Your monitor should be able to disassemble the complete set of instructions above and print out the course of execution.  This monitor will show you in graphical form that your processor is "doing the right thing".  It should print a new line at the falling edge of the clock. Note that the $display statements are much like a C printf() statement, allowing fairly extensive formatting.

Wire your monitor module into your datapath.  Note that, later in the term, you will have to add some pipelining

Problem 2c: Top-level driver

Wire together your datapath, control path, memory modules, and monitor modules.  Make sure to keep track of the instance names for your memory modules.  These will form a complete path that you can use in the simulator to examine memory during simulation.  For instance, let's say that you called the ramblock2048b in your instmem() module "tempBlock" and then called the block "MyInstMem" at the data path level.  Then, you will be able to refer to the memory block as "MyInstMem/tempBlock/inst/mem" in ModelSim.  In fact, you will use the "show" command to deal with this.  Note that the middle "inst" and "mem" pieces are not under your control (they are inside the "ramblock2048b" and "BLKMEMSP_V4_0" blocks.

Make a top-level module to drive your processor.  It should have a clearly-defined clock generator defined as a an always loop with a delay statement (like #100).  This is the file that we will potentially place breakpoints in from ModelSim.  For instance, you could do:

    always
        begin
        #clock-half-period
        CLK = 1;
        #clock-half-period
        CLK = 0;
    end

Then, set breakpoints at one of the lines that set the clock.

Problem 2d: debugging your processor

The LAB4_Help.pdf file in m:\lib\high-level directory describes how to load information into your instruction memory.  (Recall that in 1a we made the memory contents be "instmem.contents" and "datamem.contents").  You should be able to go into the command mode of ModelSim to set breakpoints at points of your clock cycle and thereby step cycle by cycle.  (Note that the mipsconvert.exe program is in M:\bin)

You should write a diagnostic program to test this mini-MIPS processor; this program may be a subset of the program you used for Lab #2 (broken-spim).  Remember, a single cycle processor does not have delay slots,  and you have not implemented the complete subset of instructions from Lab #2. (Later on, you will be adding more instructions to your processor and will be able to use the complete diagnostic program.) Your program should be written such that the result of the test should be stored in memory which you can peek at using the show command under ModelSim (remember that variables can be referred to by their instance names).
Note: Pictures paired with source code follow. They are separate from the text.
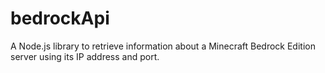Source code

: # bedrockApi
A Node.js library to retrieve information about a Minecraft Bedrock Edition server using its IP address and port.
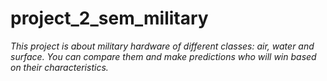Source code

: # project_2_sem_military
*This project is about military hardware of different classes: air, water and surface. You can compare them and make predictions who will win based on their characteristics.*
In general, you will not have access to the contents of the registers like you did in spim. It is important to write good diagnostic programs to test your hardware because it will simplify your life later on when you have to debug a more complicated processor.

We have provided one diagnostic program for you to use in the M:\lab4.  This is similar to the type of program that we will run in Section to test your processor (although we will use something different).
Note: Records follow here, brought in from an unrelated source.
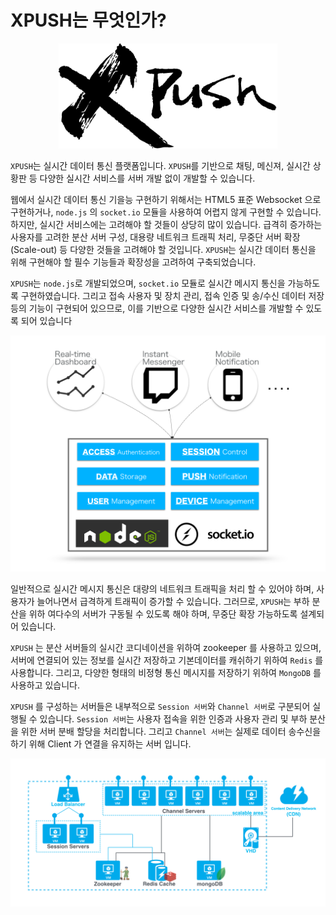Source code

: XPUSH는 무엇인가?
======================


<p align="center">
  <img src="../../resources/images/logo_xpush.png" width="350px"/>
</p>


`XPUSH`는 실시간 데이터 통신 플랫폼입니다. `XPUSH`를 기반으로 채팅, 메신져, 실시간 상황판 등 다양한 실시간 서비스를 서버 개발 없이 개발할 수 있습니다.

웹에서 실시간 데이터 통신 기을능 구현하기 위해서는 HTML5 표준 Websocket 으로 구현하거나, `node.js` 의 `socket.io` 모듈을 사용하여 어렵지 않게 구현할 수 있습니다.
하지만, 실시간 서비스에는 고려해야 할 것들이 상당히 많이 있습니다. 급격히 증가하는 사용자를 고려한 분산 서버 구성, 대용량 네트워크 트래픽 처리, 무중단 서버 확장(Scale-out) 등 다양한 것들을 고려해야 할 것입니다.
`XPUSH`는 실시간 데이터 통신을 위해 구현해야 할 필수 기능들과 확장성을 고려하여 구축되었습니다.

`XPUSH`는 `node.js`로 개발되었으며, `socket.io` 모듈로 실시간 메시지 통신을 가능하도록 구현하였습니다. 
그리고 접속 사용자 및 장치 관리, 접속 인증 및 송/수신 데이터 저장 등의 기능이 구현되어 있으므로, 이를 기반으로 다양한 실시간 서비스를 개발할 수 있도록 되어 있습니다

<p align="center">
  <img src="./images/xpush_concept.png" width="700px"/>
</p>


일반적으로 실시간 메시지 통신은 대량의 네트워크 트래픽을 처리 할 수 있어야 하며, 사용자가 늘어나면서 급격하게 트래픽이 증가할 수 있습니다. 
그러므로, `XPUSH`는 부하 분산을 위하 여다수의 서버가 구동될 수 있도록 해야 하며, 무중단 확장 가능하도록 설계되어 있습니다. 

`XPUSH` 는 분산 서버들의 실시간 코디네이션을 위하여 zookeeper 를 사용하고 있으며, 
서버에 연결되어 있는 정보를 실시간 저장하고 기본데이터를 캐쉬하기 위하여 `Redis` 를 사용합니다. 
그리고, 다양한 형태의 비정형 통신 메시지를 저장하기 위하여 `MongoDB` 를 사용하고 있습니다.

`XPUSH` 를 구성하는 서버들은 내부적으로 `Session 서버`와 `Channel 서버`로 구분되어 실행될 수 있습니다. 
`Session 서버`는 사용자 접속을 위한 인증과 사용자 관리 및 부하 분산을 위한 서버 분배 할당을 처리합니다. 
그리고 `Channel 서버`는 실제로 데이터 송수신을 하기 위해 Client 가 연결을 유지하는 서버 입니다. 

![Infra Architecture](./images/xpush_infra.png)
Other types of monitor modules may help you debug your processor.  You can produce a set of modules that simple check for conditions that should "never happen" and output

Turn in a copy of your Verilog code, processor schematic, diagnostic program(s), a simulation log that shows the correct execution of the program, and your on-line logs.

Problem 3: Delays and Maximum Clock Rate

Now that we have a functional datapath, we will investigate the performance of this processor.  Find the critical path for your processor and determine the maximum clock-rate. Run a diagnostic program at this clockrate to make sure it works.

Turn in a list of all your components with associated delays.  What is the critical path and maximum clock-rate? What happens if you increase the clockrate and then try to run the diagnostic program?
 

Problem 4: Write Up

Make sure to structure your laboratory report to be easily readable.  If you have really complicated listings or schematics, you can include them in an appendix.  Make sure to discuss your testing philosophy for Problems 2 and 3 in detail.  Also, turn in a copy of your laboratory notebook.